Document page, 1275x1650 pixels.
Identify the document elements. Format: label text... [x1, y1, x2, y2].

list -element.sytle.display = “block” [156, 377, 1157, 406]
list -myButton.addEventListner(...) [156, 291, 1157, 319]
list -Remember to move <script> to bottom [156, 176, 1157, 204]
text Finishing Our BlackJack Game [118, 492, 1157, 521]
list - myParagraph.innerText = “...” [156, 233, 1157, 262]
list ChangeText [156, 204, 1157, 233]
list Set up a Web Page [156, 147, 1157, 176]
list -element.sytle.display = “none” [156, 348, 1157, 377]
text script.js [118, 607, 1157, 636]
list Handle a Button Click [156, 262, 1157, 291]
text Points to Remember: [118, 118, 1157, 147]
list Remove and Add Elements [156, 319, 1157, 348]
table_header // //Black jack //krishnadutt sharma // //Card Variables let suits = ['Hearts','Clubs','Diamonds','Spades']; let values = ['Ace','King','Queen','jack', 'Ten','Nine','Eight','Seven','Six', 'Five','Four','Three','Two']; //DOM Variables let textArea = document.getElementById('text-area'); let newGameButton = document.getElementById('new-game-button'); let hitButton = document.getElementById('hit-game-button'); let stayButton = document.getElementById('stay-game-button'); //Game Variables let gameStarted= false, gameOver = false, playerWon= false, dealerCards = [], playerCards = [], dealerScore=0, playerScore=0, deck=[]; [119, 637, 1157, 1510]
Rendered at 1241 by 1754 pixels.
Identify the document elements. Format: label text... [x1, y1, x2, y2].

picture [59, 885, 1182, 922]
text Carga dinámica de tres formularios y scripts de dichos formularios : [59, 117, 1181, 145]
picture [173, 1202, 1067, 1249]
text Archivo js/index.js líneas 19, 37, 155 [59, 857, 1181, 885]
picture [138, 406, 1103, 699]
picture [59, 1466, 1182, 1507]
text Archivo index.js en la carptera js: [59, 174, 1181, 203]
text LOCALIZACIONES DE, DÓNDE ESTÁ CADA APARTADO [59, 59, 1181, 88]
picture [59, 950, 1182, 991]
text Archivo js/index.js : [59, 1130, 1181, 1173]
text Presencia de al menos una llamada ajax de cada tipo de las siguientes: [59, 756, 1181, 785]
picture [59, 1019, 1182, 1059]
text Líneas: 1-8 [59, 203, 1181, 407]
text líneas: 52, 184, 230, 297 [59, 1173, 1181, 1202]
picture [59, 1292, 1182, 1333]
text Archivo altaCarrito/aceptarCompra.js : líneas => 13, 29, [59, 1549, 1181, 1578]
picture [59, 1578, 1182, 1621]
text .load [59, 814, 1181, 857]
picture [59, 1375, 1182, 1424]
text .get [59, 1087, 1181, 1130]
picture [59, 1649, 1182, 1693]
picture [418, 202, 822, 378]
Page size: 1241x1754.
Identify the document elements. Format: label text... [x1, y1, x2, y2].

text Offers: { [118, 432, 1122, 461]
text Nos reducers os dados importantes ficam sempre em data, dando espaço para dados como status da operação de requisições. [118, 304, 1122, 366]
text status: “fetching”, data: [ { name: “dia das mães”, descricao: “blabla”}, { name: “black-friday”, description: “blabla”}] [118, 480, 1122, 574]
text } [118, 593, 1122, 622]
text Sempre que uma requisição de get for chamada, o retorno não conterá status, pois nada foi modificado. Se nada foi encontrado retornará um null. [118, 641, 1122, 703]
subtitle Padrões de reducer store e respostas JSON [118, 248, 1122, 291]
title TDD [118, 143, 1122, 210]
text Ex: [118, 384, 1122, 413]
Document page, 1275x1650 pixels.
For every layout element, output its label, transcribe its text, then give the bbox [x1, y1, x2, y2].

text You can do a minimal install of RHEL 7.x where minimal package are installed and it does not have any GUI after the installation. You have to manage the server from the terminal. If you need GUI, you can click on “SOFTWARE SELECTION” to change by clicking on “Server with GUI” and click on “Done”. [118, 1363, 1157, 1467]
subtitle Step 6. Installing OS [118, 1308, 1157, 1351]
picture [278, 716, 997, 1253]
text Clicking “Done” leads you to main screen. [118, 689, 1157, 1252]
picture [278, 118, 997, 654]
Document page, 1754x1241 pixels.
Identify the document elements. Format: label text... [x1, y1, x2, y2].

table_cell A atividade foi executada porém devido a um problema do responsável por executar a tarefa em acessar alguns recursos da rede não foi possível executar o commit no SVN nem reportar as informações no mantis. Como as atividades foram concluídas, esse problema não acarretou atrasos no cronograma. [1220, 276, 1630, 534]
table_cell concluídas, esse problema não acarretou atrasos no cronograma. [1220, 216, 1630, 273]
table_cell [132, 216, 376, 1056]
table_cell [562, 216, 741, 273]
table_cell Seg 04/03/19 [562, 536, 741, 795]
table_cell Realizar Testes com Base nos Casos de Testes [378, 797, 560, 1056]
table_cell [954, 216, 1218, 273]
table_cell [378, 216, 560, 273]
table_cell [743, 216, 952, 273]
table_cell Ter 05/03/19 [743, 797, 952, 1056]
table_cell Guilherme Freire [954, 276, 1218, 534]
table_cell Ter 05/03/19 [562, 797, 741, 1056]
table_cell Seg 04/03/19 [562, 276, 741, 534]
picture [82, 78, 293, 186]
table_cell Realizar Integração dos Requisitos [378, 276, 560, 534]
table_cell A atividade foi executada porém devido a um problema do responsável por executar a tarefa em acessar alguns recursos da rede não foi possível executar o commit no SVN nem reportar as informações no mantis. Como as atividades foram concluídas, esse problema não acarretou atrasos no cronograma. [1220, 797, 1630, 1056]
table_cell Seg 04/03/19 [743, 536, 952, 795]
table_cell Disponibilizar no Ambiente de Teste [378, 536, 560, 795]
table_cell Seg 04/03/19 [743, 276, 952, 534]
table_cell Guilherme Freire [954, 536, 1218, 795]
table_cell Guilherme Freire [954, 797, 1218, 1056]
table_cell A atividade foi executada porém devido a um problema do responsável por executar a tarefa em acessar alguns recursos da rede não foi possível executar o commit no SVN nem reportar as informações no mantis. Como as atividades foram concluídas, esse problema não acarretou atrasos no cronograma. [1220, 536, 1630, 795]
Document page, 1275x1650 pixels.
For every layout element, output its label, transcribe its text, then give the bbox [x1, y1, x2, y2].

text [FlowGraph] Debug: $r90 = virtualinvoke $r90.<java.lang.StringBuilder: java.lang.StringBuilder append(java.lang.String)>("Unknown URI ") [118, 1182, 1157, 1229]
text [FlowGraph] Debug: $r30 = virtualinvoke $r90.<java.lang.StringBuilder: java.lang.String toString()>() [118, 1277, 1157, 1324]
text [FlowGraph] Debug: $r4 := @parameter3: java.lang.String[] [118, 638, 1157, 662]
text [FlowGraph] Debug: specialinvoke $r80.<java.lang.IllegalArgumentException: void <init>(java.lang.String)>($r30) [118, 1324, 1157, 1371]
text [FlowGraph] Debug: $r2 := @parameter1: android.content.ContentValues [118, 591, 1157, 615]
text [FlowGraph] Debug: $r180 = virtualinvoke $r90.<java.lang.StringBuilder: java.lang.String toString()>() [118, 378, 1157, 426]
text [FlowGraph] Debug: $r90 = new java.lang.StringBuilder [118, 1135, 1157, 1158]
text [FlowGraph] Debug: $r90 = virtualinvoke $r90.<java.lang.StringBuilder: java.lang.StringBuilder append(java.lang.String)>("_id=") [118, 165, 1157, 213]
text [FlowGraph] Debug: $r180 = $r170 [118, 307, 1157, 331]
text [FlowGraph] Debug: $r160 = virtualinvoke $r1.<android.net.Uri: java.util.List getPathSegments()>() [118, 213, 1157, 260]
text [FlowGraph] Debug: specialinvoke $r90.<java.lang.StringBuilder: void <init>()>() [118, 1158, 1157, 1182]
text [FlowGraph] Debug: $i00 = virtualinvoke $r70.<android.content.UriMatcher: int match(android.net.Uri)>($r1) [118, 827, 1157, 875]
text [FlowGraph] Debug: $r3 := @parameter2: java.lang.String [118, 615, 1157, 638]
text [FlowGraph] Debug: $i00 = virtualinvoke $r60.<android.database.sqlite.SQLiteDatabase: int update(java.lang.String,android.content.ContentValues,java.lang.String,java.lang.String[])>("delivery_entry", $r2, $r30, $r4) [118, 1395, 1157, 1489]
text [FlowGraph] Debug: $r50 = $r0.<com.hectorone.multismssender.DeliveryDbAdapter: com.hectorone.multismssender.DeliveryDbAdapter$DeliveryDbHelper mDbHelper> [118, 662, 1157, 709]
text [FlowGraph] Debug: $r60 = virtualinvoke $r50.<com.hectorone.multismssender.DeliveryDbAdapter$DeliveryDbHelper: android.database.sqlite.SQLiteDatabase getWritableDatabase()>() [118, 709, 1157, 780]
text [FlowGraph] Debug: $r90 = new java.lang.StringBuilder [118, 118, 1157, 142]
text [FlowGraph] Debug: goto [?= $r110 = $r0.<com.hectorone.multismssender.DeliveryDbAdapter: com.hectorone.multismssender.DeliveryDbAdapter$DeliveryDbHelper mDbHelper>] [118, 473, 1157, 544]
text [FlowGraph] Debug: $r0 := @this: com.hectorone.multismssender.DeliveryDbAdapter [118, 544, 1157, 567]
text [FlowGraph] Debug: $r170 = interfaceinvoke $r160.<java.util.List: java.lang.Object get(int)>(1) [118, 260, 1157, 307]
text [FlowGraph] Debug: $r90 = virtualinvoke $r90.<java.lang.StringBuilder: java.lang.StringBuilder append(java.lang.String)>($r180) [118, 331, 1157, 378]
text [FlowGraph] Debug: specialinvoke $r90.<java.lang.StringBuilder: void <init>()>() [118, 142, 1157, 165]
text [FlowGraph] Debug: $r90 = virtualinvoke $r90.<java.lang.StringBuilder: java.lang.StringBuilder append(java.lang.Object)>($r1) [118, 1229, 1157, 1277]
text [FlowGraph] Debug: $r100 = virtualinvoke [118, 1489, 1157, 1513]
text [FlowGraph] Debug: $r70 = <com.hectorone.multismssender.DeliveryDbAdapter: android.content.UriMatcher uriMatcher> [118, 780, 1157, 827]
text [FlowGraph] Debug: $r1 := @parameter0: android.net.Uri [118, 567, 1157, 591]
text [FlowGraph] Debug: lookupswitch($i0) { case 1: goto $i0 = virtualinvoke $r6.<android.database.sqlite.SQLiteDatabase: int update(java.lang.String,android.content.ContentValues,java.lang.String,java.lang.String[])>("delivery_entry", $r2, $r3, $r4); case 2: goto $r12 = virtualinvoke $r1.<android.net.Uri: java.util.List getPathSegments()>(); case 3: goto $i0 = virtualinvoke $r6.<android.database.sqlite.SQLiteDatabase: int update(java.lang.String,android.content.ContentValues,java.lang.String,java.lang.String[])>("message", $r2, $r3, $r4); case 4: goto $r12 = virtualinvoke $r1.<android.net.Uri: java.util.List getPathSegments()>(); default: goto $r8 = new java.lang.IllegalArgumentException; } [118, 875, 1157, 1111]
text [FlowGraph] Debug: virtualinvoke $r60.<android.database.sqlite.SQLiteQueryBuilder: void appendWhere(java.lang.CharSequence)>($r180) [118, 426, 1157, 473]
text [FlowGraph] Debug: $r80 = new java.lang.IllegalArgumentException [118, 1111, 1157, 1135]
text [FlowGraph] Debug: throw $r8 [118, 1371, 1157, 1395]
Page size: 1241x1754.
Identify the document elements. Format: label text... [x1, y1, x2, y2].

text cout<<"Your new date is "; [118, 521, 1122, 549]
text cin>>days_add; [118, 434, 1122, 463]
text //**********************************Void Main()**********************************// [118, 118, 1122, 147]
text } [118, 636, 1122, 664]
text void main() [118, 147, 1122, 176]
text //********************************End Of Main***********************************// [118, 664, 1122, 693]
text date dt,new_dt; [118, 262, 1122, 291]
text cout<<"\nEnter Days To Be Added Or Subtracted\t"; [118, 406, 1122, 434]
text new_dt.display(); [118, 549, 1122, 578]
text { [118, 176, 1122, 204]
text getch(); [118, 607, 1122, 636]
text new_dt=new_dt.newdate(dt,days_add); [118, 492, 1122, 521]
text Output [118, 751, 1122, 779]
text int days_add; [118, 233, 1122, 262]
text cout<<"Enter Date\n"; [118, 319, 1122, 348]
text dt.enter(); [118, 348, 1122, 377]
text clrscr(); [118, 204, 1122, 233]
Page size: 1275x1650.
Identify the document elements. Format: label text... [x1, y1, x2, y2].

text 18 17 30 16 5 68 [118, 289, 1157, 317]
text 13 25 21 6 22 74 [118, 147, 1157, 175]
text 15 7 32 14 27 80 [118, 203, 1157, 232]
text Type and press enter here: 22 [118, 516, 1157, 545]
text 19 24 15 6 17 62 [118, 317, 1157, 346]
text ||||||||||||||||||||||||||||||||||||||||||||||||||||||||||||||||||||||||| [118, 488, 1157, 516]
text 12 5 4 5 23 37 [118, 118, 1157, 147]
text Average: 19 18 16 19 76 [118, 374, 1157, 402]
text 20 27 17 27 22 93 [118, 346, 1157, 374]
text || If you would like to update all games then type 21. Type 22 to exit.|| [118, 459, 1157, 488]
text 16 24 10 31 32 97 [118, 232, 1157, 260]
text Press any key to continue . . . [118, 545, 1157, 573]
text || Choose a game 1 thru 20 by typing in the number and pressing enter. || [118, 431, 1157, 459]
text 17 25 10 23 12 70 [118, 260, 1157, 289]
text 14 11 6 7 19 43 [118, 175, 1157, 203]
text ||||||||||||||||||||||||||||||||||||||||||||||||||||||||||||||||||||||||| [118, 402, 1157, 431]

> Written request: Count the lines in the records above that contain the word "possível" and give only the number.

> Full answer: 3